== Data items ==
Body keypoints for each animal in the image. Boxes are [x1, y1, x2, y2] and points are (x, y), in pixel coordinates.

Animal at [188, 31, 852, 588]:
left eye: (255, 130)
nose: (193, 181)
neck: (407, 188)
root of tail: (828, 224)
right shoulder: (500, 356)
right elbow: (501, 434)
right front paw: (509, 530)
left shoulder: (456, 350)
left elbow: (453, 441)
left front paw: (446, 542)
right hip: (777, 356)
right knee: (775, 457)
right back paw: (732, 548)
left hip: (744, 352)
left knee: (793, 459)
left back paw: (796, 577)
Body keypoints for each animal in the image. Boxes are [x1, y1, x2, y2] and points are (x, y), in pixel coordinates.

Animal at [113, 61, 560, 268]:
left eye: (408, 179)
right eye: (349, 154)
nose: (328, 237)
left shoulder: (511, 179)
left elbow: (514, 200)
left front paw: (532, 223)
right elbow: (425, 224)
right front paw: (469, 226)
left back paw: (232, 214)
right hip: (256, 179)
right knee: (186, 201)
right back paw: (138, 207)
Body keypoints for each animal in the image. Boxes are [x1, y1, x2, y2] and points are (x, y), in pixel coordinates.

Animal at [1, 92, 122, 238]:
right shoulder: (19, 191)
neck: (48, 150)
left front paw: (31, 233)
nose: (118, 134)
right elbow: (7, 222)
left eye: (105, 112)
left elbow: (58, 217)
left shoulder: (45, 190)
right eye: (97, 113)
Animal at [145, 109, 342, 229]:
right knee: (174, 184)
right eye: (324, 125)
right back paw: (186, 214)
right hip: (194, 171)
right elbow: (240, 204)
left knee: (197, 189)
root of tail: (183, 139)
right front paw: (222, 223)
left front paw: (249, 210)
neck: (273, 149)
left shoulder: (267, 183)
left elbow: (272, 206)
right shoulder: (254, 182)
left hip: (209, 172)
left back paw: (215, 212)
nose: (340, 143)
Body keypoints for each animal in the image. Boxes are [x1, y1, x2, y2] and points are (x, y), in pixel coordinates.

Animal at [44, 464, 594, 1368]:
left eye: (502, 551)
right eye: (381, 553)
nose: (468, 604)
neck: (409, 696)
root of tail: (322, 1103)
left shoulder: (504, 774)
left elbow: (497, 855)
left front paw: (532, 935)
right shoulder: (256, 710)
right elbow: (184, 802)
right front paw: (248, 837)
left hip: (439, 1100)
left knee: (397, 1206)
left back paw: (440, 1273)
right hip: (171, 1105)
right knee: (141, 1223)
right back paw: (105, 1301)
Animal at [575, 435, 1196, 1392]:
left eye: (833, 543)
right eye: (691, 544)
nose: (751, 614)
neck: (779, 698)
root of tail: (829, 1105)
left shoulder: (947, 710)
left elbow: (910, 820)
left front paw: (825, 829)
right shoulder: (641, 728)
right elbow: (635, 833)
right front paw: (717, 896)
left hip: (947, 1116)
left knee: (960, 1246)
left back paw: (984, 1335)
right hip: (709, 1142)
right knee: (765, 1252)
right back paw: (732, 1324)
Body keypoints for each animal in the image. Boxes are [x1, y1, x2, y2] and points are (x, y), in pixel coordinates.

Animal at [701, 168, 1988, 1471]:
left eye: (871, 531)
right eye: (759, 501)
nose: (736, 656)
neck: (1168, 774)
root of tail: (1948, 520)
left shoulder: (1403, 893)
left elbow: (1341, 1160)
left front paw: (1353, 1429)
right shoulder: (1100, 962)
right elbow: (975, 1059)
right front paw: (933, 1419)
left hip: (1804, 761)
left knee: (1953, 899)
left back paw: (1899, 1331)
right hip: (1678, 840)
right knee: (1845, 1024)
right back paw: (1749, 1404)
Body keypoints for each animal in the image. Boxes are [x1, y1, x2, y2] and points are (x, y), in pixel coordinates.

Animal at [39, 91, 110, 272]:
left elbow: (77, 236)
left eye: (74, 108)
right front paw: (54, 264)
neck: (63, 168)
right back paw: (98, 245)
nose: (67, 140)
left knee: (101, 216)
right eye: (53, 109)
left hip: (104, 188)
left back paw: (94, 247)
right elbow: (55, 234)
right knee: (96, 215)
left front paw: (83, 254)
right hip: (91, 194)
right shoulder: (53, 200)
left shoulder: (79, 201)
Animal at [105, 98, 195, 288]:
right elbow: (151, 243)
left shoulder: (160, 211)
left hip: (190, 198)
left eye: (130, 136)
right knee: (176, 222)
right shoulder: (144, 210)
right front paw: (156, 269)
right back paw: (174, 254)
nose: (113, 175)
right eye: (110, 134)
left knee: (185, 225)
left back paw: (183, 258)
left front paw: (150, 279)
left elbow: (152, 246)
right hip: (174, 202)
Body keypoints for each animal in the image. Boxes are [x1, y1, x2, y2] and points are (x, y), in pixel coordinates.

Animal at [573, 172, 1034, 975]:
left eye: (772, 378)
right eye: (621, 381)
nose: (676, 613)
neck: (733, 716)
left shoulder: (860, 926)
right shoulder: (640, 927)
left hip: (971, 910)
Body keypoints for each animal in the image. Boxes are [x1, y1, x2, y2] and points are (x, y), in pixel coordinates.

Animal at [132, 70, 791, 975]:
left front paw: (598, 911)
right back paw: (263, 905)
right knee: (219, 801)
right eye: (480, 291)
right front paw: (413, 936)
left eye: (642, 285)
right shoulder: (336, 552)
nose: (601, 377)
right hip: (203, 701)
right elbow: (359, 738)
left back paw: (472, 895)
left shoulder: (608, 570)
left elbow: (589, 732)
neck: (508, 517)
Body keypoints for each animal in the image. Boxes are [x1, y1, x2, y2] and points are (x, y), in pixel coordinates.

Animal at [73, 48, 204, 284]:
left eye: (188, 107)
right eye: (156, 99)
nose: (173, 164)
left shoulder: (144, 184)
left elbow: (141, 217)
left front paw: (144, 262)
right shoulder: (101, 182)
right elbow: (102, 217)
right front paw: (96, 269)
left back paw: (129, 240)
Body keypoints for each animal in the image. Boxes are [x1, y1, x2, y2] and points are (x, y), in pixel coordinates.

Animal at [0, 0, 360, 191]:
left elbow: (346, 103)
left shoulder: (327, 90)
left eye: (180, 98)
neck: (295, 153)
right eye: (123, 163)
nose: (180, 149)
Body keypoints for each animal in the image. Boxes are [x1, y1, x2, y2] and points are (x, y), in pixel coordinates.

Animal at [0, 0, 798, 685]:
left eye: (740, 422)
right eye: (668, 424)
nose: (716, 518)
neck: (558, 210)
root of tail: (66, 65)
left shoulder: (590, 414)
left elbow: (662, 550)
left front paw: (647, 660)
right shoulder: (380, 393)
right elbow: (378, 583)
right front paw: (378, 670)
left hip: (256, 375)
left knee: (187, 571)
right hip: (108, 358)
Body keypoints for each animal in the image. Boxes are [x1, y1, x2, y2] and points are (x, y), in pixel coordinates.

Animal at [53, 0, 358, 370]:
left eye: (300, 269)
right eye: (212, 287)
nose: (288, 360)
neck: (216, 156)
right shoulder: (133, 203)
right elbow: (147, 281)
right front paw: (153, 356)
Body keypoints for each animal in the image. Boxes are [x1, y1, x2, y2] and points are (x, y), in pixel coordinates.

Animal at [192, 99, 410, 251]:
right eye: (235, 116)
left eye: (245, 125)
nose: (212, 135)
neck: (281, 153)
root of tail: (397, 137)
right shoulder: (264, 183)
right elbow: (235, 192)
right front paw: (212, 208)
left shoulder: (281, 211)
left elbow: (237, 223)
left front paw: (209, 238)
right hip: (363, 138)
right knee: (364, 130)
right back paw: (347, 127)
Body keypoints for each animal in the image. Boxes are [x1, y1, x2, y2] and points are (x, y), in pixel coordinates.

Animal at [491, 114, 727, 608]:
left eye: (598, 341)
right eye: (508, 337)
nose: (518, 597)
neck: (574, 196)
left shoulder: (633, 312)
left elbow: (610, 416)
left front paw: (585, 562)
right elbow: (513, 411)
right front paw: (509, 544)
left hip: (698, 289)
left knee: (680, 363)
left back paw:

== About this exercise ==
Above are the entries. Quote exactly the lines from the one bearing "left shoulder: (45, 190)" through the one bearing "nose: (340, 143)".

== Output of the task ==
left shoulder: (45, 190)
right eye: (97, 113)
Animal at [145, 109, 342, 229]:
right knee: (174, 184)
right eye: (324, 125)
right back paw: (186, 214)
right hip: (194, 171)
right elbow: (240, 204)
left knee: (197, 189)
root of tail: (183, 139)
right front paw: (222, 223)
left front paw: (249, 210)
neck: (273, 149)
left shoulder: (267, 183)
left elbow: (272, 206)
right shoulder: (254, 182)
left hip: (209, 172)
left back paw: (215, 212)
nose: (340, 143)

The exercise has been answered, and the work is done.